On 16 October, Alain Mabanckou will be a guest at the Department of Romance Studies as part of the Transnational Graz Literature Days World Word Traveller, in conversation with Andrea Renker and Verena Richter. Alexandra Marics will provide the translation. Admission is free and open to the public.
About the author
Alain Mabanckou (*1966 in Pointe-Noire, Republic of Congo), poet, novelist and essayist, is one of the most important voices in contemporary French-language literature. After studying law in Brazzaville, Nantes and Paris, he initially worked as a lawyer before devoting himself entirely to literature and writing. He became internationally recognised with award-winning novels such as Broken Glass (Verre cassé, 2005), Porcupine Memoirs (Mémoires de porc-épic, 2006) and Black Bazar (2009).

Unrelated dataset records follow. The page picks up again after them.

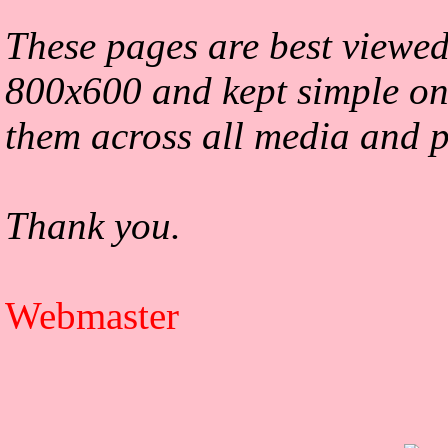
These pages are best viewed
800x600 and kept simple on
them across all media and p
Thank you.
Webmaster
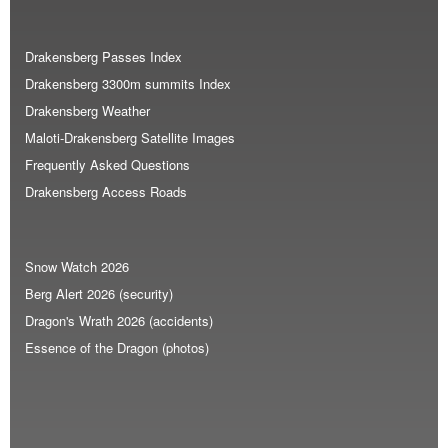
Drakensberg Passes Index
Drakensberg 3300m summits Index
Drakensberg Weather
Maloti-Drakensberg Satellite Images
Frequently Asked Questions
Drakensberg Access Roads
Snow Watch 2026
Berg Alert 2026 (security)
Dragon's Wrath 2026 (accidents)
Essence of the Dragon (photos)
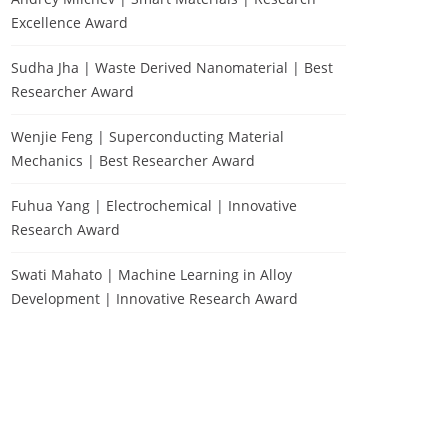
Excellence Award
Sudha Jha | Waste Derived Nanomaterial | Best
Researcher Award
Wenjie Feng | Superconducting Material
Mechanics | Best Researcher Award
Fuhua Yang | Electrochemical | Innovative
Research Award
Swati Mahato | Machine Learning in Alloy
Development | Innovative Research Award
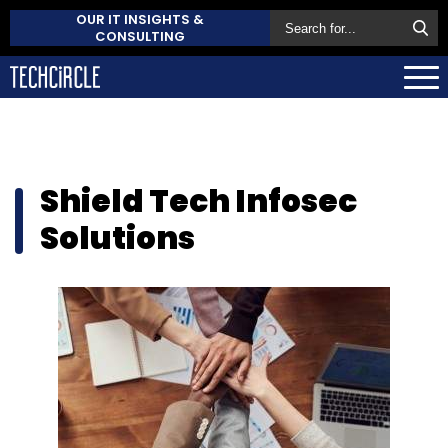
OUR IT INSIGHTS &
CONSULTING
Shield Tech Infosec
Solutions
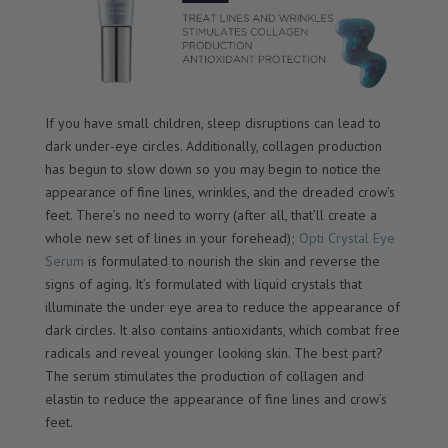
If you have small children, sleep disruptions can lead to
dark under-eye circles. Additionally, collagen production
has begun to slow down so you may begin to notice the
appearance of fine lines, wrinkles, and the dreaded crow’s
feet. There’s no need to worry (after all, that’ll create a
whole new set of lines in your forehead);
Opti Crystal Eye
Serum
is formulated to nourish the skin and reverse the
signs of aging. It’s formulated with liquid crystals that
illuminate the under eye area to reduce the appearance of
dark circles. It also contains antioxidants, which combat free
radicals and reveal younger looking skin. The best part?
The serum stimulates the production of collagen and
elastin to reduce the appearance of fine lines and crow’s
feet.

He lives in the USA, where he teaches as a professor in the Department of French and Francophone Studies at the University of California in Los Angeles.
Talk and reading
With verve, the texts of Alain Mabanckou, world traveller and connoisseur of literatures, traverse a transcontinental interspace in which meanings shift where political boundaries remain elsewhere. Deeply rooted in the narrative traditions of his native country, Mabanckou's novels reach beyond the local where they combine a response to the colonial gaze with an ironic and humorous blending of global cultural traditions.
In doing so, the author overwrites established patterns and narratives and stretches the boundaries of conventional novel grammar, for example when narratives consist of a single sentence and he incorporates intertextual traces of literatures from all over the world into his stories in postmodern density, without disturbing the immediate pleasure of reading them. In this way, Mabanckou opens up imaginary spaces in which literatures and cultures are arranged horizontally and in which narrative voices and forms experience a transnational equality.